私たちにはまだ、設備と技術が残っている

会長だった父の博氏からは廃業を強く迫られた。それでも、浅野氏は断固として首を縦に振らなかった。それには、2つの理由があった。

ひとつは協力工場をどうしても救いたいという想いだ。協力工場の多くは浅野氏を信じて6000万円以上もする高価な設備を買っていた。浅野撚糸と同時期に導入していた工場はかなりの部分で投資回収が進んでいたが、導入が遅かった工場では借金がほぼそのまま残っていた。協力工場は夫婦で経営している零細企業が多く、行き詰まるのは必至だった。

もうひとつは、下請けの惨めさを痛感したことだった。取引先の商社から言われた通りに高価な設備を購入し技術を磨いたのに、海外でも同じような製品が作れるとわかったとたん、あっという間に仕事がなくなってしまった。

市場が右肩上がりのとき、商社の担当者は「このストレッチの市場は絶対になくならない、未来永劫に続く」と言っていた。それを信じた自分たちが馬鹿だった、本当に哀れだと浅野氏は思った。

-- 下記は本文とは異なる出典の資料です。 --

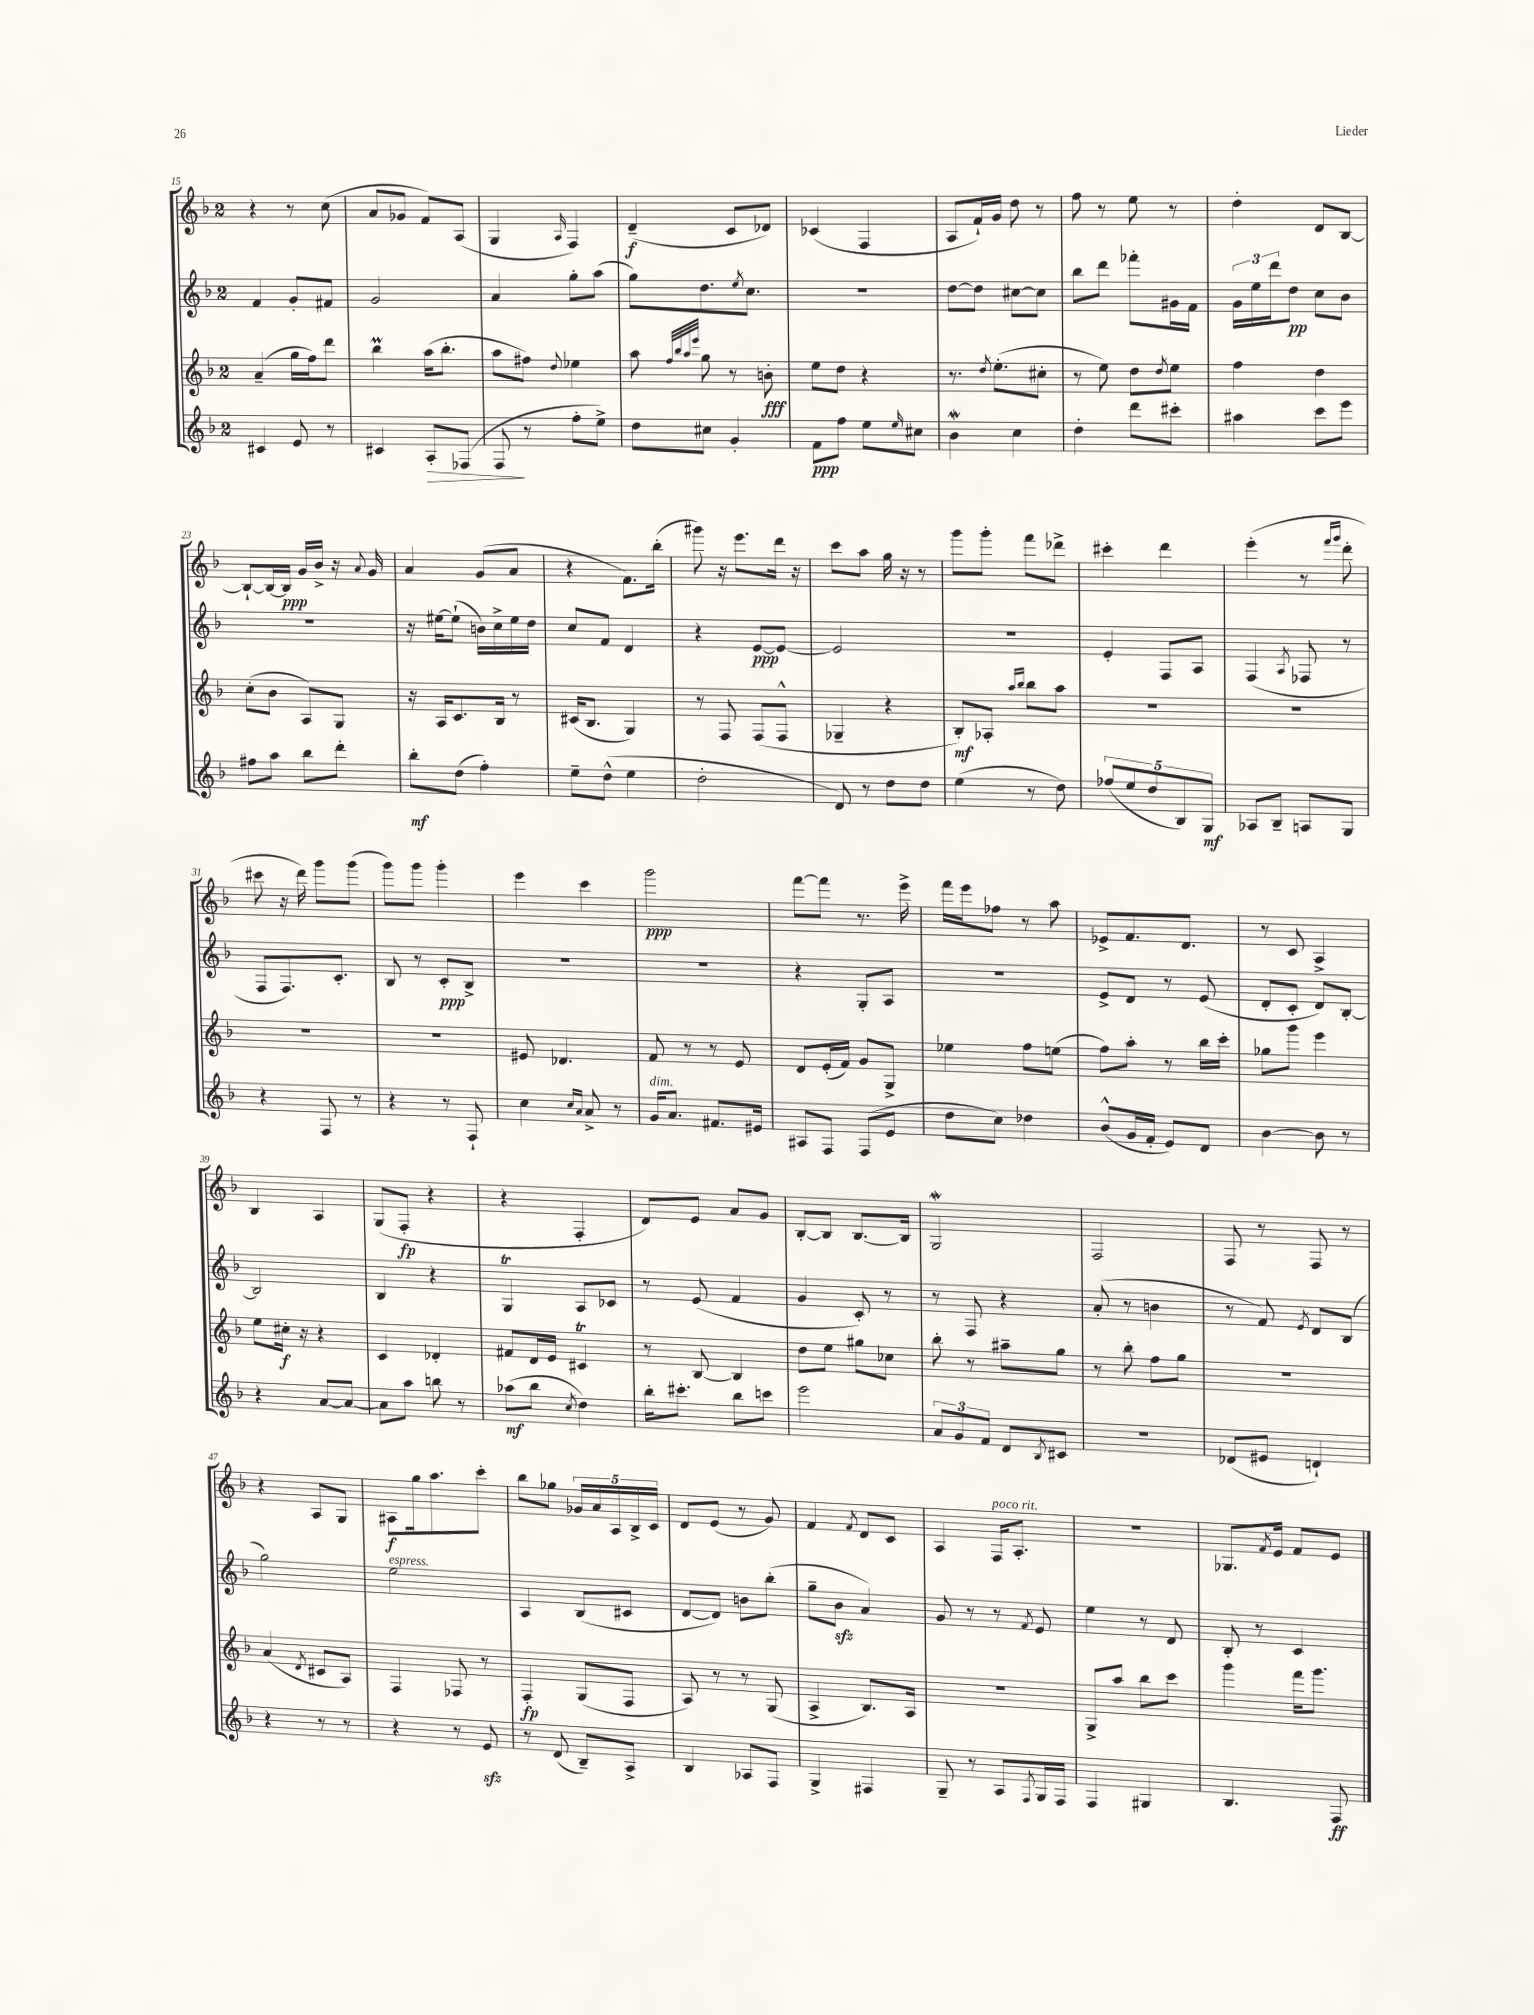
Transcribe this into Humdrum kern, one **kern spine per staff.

それでもこの現状を何とかして変えたい――。浅野氏はまだ諦めていなかった。

「当時、私たちにはまだ最新の設備と複合撚糸の技術が残されていました。撚糸の組み合わせは無限です。ストレッチに変わる新たな組み合わせを開発できれば、必ずチャンスはあると確信していました。だからそのチャンスに賭けてみようと思ったのです」

本社工場の撚糸設備
筆者撮影
本社工場の撚糸設備
残された最新の設備と複合撚糸の技術に賭けた
写真提供=浅野撚糸
残された最新の設備と複合撚糸の技術に賭けた

全く先の見えない毎日の繰り返し

まずは協力工場のために仕事を確保する必要があった。浅野氏は1件でも仕事を受注するため、営業回りを続けた。のこぎり屋根と呼ばれる紡績関連の工場を手あたり次第、200~300軒は回った。

県内の工場を全て回り、関西方面にも足を延ばした。以前に取引があった商社にも訪問してみたが、さすがに会ってくれなかった。明らかに居留守を使われていた。

もう行くあてはほとんど残っていなかったが、それでも営業活動を止める訳にはいかなかった。協力工場の人たちが、仕事を持って帰るのを待っている。だから、明るいうちには会社に戻れなかった。

あたりが真っ暗になってから会社に戻り、夜の9時から夜中まで新しい複合撚糸の開発を続けた。全く先の見えない毎日の繰り返しだった。

あるとき浅野氏は営業先の大阪で、かつて取引先だった大手総合化学メーカー・クラレの看板を目にする。懐かしくなって当時の担当者に電話をかけたところ、運よくまだ在籍していたことがわかった。7、8年ぶりに声を聞いた。懐かしさもありそのまま食事に出かけ旧交を温めた。